WINSTON I said of all the options we have, that is one we also have.
CORIN What I want to know is if you sit on the cross benches which presumably you support issue by issue a future government, not necessarily in a coalition formal arrangement, could you also be a Minister?
WINSTON I don’t know why you'd make that assumption, that’s issue by issue. Who made that assumption? You could sit on the cross benches with a clear set of agreed positions that have already been decided on shortly after the election. There are all these alternatives. What New Zealand First objects to is being put into a pigeon hole over there which is not democracy, which is not politics and told that that’s what we should or should not be doing. We wish to see stable government. We wish to see sound government that lasts for not 34 months like it's happening now, but for 36 months as it should be happening. We wish to see sound economic and social programmes, and whatever gets us to do that in the national interests we will do.

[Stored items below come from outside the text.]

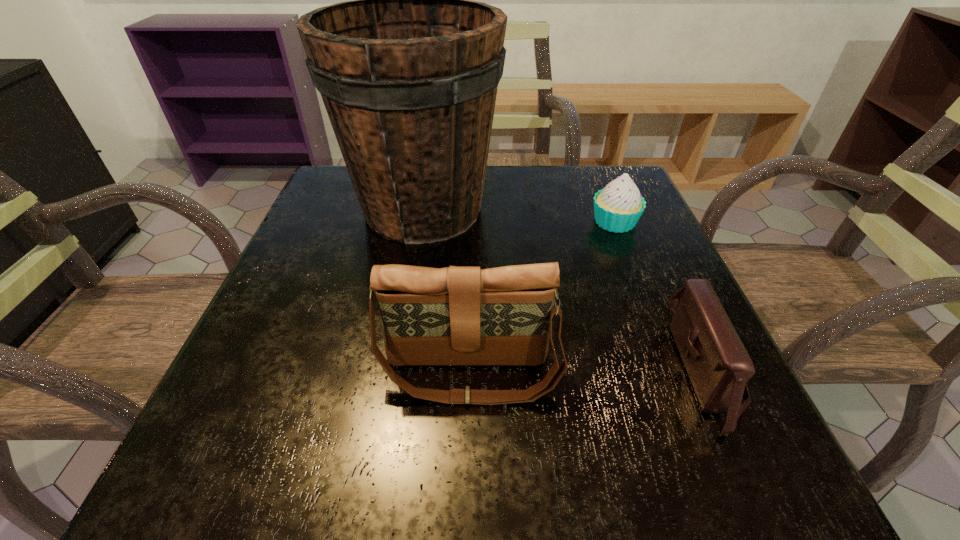
In order to click on empty space between the cupcake and the right shoulder bag in this screenshot , I will do `click(660, 295)`.

You are a GUI agent. You are given a task and a screenshot of the screen. Output one action in this format:
    pyautogui.click(x=<x>, y=<y>)
    Task: Click on the vacant space that is in between the tallest object and the shorter shoulder bag
    
    Given the screenshot: What is the action you would take?
    pyautogui.click(x=564, y=289)

The image size is (960, 540). What are the coordinates of `the closest object to the cupcake` in the screenshot? It's located at 408,72.

I want to click on object that stands as the third closest to the shorter shoulder bag, so click(408, 72).

Where is `vacant area that satisfies the following two spatial constraints: 1. on the front flap of the right shoulder bag; 2. on the front-facing side of the taller shoulder bag`? The width and height of the screenshot is (960, 540). vacant area that satisfies the following two spatial constraints: 1. on the front flap of the right shoulder bag; 2. on the front-facing side of the taller shoulder bag is located at coordinates (708, 373).

Locate an element on the screen. The width and height of the screenshot is (960, 540). free location that satisfies the following two spatial constraints: 1. on the front flap of the shorter shoulder bag; 2. on the front-facing side of the second tallest object is located at coordinates (708, 373).

What are the coordinates of `free spot that satisfies the following two spatial constraints: 1. on the front flap of the right shoulder bag; 2. on the front-facing side of the left shoulder bag` in the screenshot? It's located at (708, 373).

Identify the location of vacant area that satisfies the following two spatial constraints: 1. on the front flap of the right shoulder bag; 2. on the front-facing side of the taller shoulder bag. (708, 373).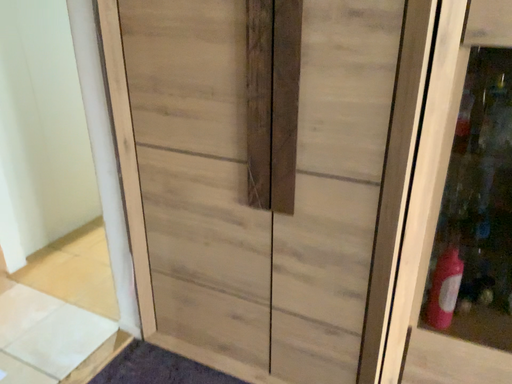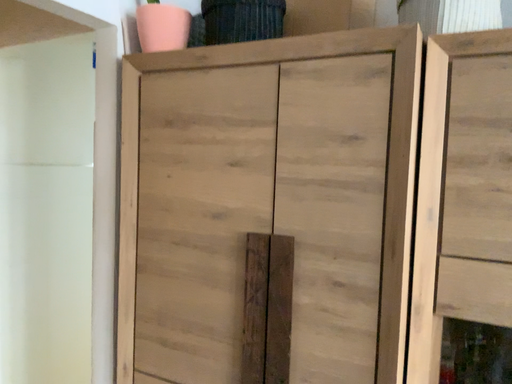
Question: How did the camera likely rotate when shooting the video?

Choices:
 (A) rotated upward
 (B) rotated downward

Answer: (A)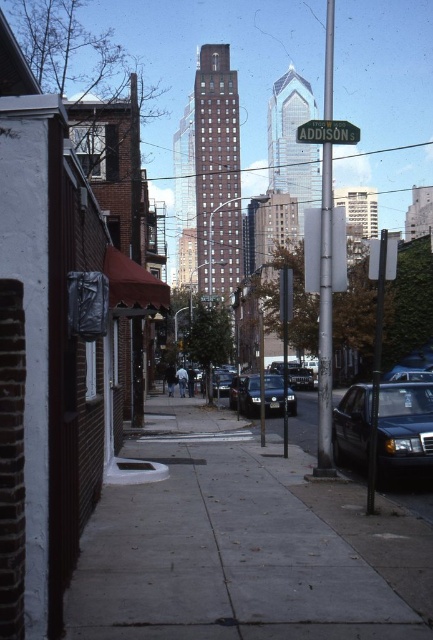
Which is below, shiny black sedan at center or green metallic street sign at center?

shiny black sedan at center

Is point (278, 390) farther from viewer compared to point (319, 141)?

Yes, point (278, 390) is behind point (319, 141).

Does point (281, 385) lie in front of point (333, 136)?

No, it is behind (333, 136).

Locate an element on the screen. shiny black sedan at center is located at coordinates (249, 396).

Is silver metallic pole at center further to camera compared to green metallic street sign at center?

That is False.

Image resolution: width=433 pixels, height=640 pixels. In order to click on silver metallic pole at center in this screenshot , I will do `click(325, 324)`.

Between point (326, 145) and point (349, 131), which one is positioned behind?

Point (349, 131)

In order to click on silver metallic pole at center in this screenshot , I will do `click(325, 324)`.

Is the position of shiny black sedan at lower right less distant than that of silver metallic pole at center?

Yes.

Is shiny black sedan at lower right taller than silver metallic pole at center?

No, shiny black sedan at lower right is not taller than silver metallic pole at center.

I want to click on shiny black sedan at lower right, so click(403, 428).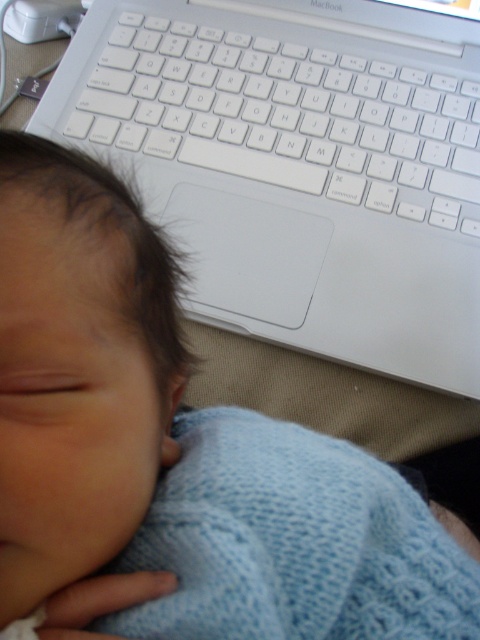
You are a photographer taking a picture of the sleeping baby. You notice two points in the scene at coordinates point (299, 198) and point (273, 548). Which point is closer to your camera lens?

Point (299, 198) is further to the viewer than point (273, 548), so the point closer to the camera lens is point (273, 548).

You are a photographer taking a picture of the sleeping baby. You notice a point at coordinates (287, 106). Where is this point located in the scene?

The point at coordinates (287, 106) is located on the white plastic keyboard at upper center.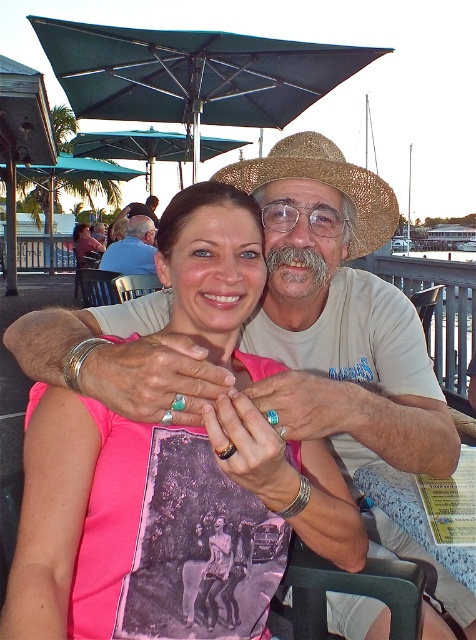
You are a photographer taking a picture of the scene. You want to ensure the pink fabric shirt at center is visible without being blocked by the teal fabric umbrella at upper center. Is this possible?

The pink fabric shirt at center is in front of the teal fabric umbrella at upper center, so it is already visible and not blocked by the umbrella.

You are a photographer trying to capture the scene. You notice a point at coordinates [134,147] in the image. Based on the scene description, can you identify what object this point is located on?

The point at coordinates [134,147] is located on the teal fabric umbrella at upper center.

You are a photographer trying to capture a candid shot of the couple without the green fabric umbrella at upper center blocking the view. Is the strawhat at center currently under the umbrella?

Yes, the green fabric umbrella at upper center is located above the strawhat at center, meaning the strawhat at center is under the umbrella and the umbrella is blocking the view.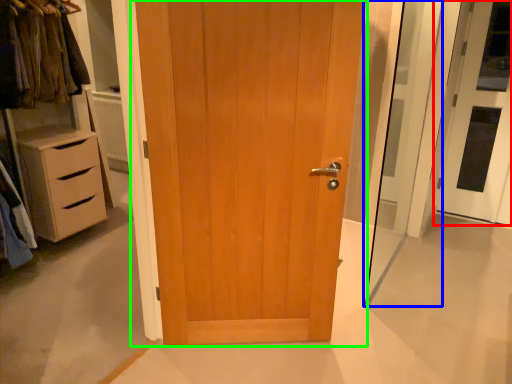
Question: Estimate the real-world distances between objects in this image. Which object is closer to door (highlighted by a red box), screen door (highlighted by a blue box) or door (highlighted by a green box)?

Choices:
 (A) screen door
 (B) door

Answer: (A)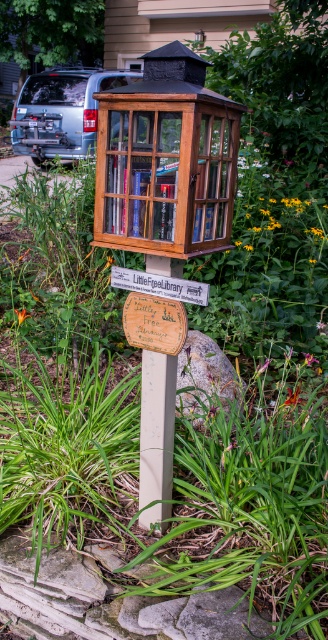
Who is taller, orange petal at center or orange matte flower at center?

Standing taller between the two is orange matte flower at center.

Does orange petal at center have a lesser width compared to orange matte flower at center?

Incorrect, orange petal at center's width is not less than orange matte flower at center's.

This screenshot has width=328, height=640. What are the coordinates of `orange petal at center` in the screenshot? It's located at (292, 396).

The height and width of the screenshot is (640, 328). I want to click on orange petal at center, so click(292, 396).

Is point (262, 364) positioned in front of point (247, 250)?

Yes, point (262, 364) is closer to viewer.

Can you confirm if purple matte flower at center is positioned to the right of yellow textured flower at center?

Incorrect, purple matte flower at center is not on the right side of yellow textured flower at center.

The height and width of the screenshot is (640, 328). Describe the element at coordinates (262, 365) in the screenshot. I see `purple matte flower at center` at that location.

This screenshot has width=328, height=640. I want to click on purple matte flower at center, so (x=262, y=365).

Is orange matte flower at center wider than yellow textured flower at center?

Correct, the width of orange matte flower at center exceeds that of yellow textured flower at center.

Who is lower down, orange matte flower at center or yellow textured flower at center?

Positioned lower is orange matte flower at center.

Where is `orange matte flower at center`? Image resolution: width=328 pixels, height=640 pixels. orange matte flower at center is located at coordinates (20, 314).

You are a GUI agent. You are given a task and a screenshot of the screen. Output one action in this format:
    pyautogui.click(x=<x>, y=<y>)
    Task: Click on the orange matte flower at center
    The width and height of the screenshot is (328, 640).
    Given the screenshot: What is the action you would take?
    pyautogui.click(x=20, y=314)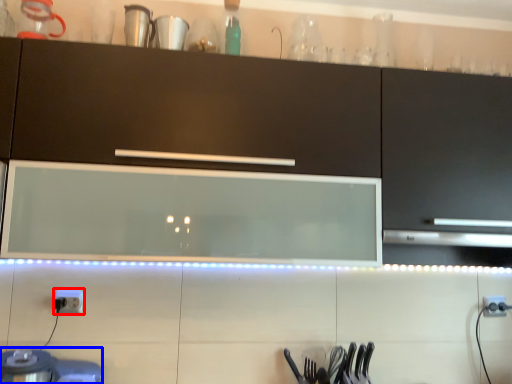
Question: Among these objects, which one is farthest to the camera, electric outlet (highlighted by a red box) or appliance (highlighted by a blue box)?

Choices:
 (A) electric outlet
 (B) appliance

Answer: (A)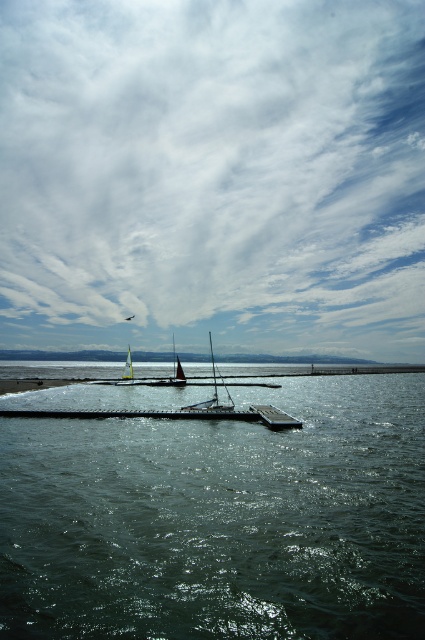
Question: From the image, what is the correct spatial relationship of metallic gray dock at center in relation to white glossy sailboat at center?

Choices:
 (A) left
 (B) right

Answer: (A)

Question: Which point appears closest to the camera in this image?

Choices:
 (A) (200, 410)
 (B) (70, 184)

Answer: (A)

Question: Can you confirm if dark green water at center is positioned below white glossy sailboat at center?

Choices:
 (A) yes
 (B) no

Answer: (B)

Question: Which object is the farthest from the metallic gray dock at center?

Choices:
 (A) red sailboat at center
 (B) white fluffy cloud at upper center

Answer: (B)

Question: Which point appears closest to the camera in this image?

Choices:
 (A) (217, 408)
 (B) (274, 413)

Answer: (B)

Question: Is the position of white fluffy cloud at upper center less distant than that of dark green water at center?

Choices:
 (A) yes
 (B) no

Answer: (B)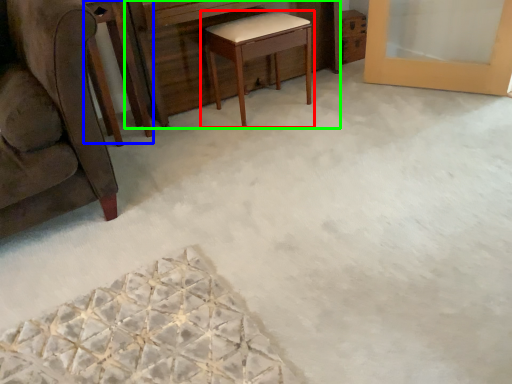
Question: Which object is positioned closest to table (highlighted by a red box)? Select from round table (highlighted by a blue box) and vanity (highlighted by a green box).

Choices:
 (A) round table
 (B) vanity

Answer: (B)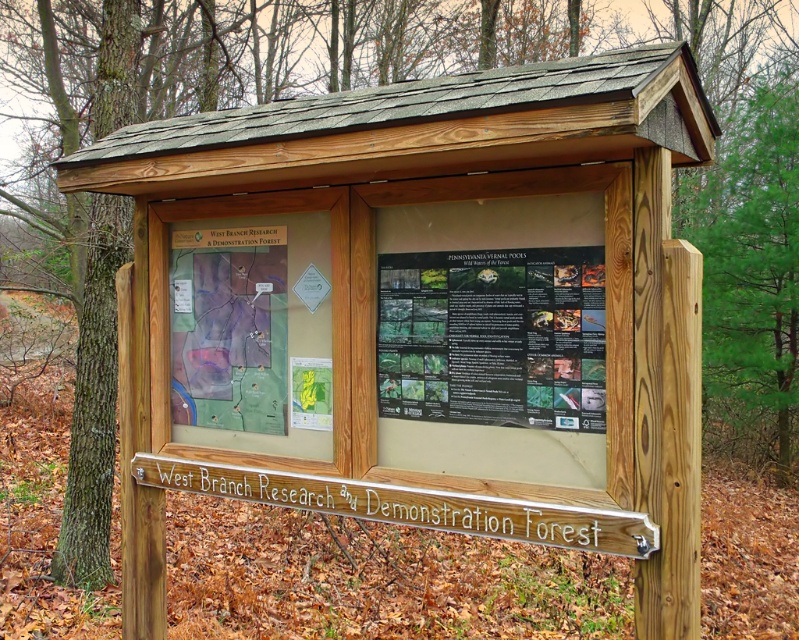
Is black paper poster at center below transparent plastic map at center?

Yes.

Who is positioned more to the right, black paper poster at center or transparent plastic map at center?

black paper poster at center

Who is more distant from viewer, (499, 280) or (229, 376)?

The point (229, 376) is more distant.

You are a GUI agent. You are given a task and a screenshot of the screen. Output one action in this format:
    pyautogui.click(x=<x>, y=<y>)
    Task: Click on the black paper poster at center
    This screenshot has width=799, height=640.
    Given the screenshot: What is the action you would take?
    pyautogui.click(x=493, y=337)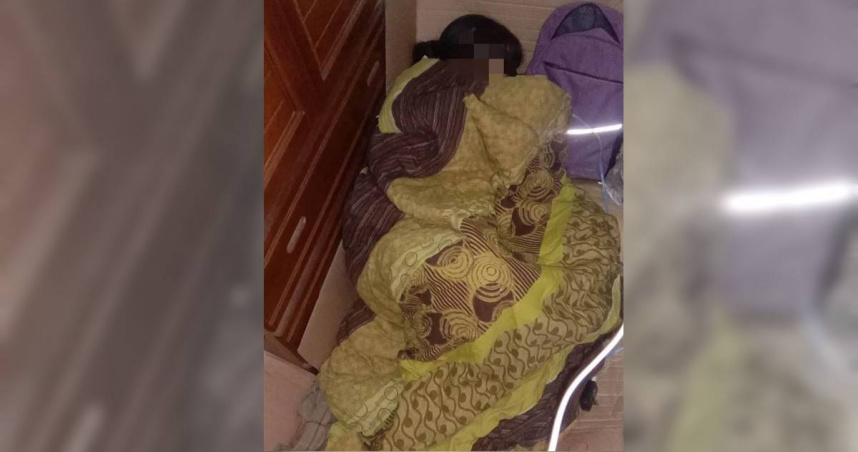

CORIN Do you have a worry then about – you talk about stable government, is there a scenario that where there's too many parties where it starts to get unstable, where you couldn’t support that?
WINSTON Well the great thing about now is the decks are being cleared as we speak and there are parties that won’t survive this election. There’ll be fewer contenders in 2014.
CORIN Would you prefer though to have a smaller number of parties to support?
WINSTON Well it's always better to have a smaller marketplace as you know.
CORIN What about the Mana Party and Dotcom, I mean we've heard talk of an alliance. Could you, for example, support a government with Mana Party and Dotcom in alliance?
WINSTON Well I can't conceive of the Mana Party going with Dotcom, and if they do I can't conceive of them surviving.
CORIN Would you support them though? Would you be comfortable being in an arrangement though?
WINSTON Now look my party, New Zealand First is – I've given 21 years to this party. Why are you asking me to support them?
CORIN I'm not asking you to support them, I'm asking you whether you could support them if they were in a position where they were propping up presumably a Labour government?
WINSTON But they won’t be, I mean this is ridiculous. All these speculations that I'm hearing demonstrates enormous – not for me of course – but enormous naïveté and inexperience on the part of people. Where do they get off in the morning guessing that this might happen, that might happen? What's very clear in 2014, when the election's over one party will have the balance of political responsibility. That party's called New Zealand First. What we do we know we have great responsibility for, and that’s why we're not going to make off the cuff decisions without full discussion with the party.
CORIN Mr Peters thank you very much for your time.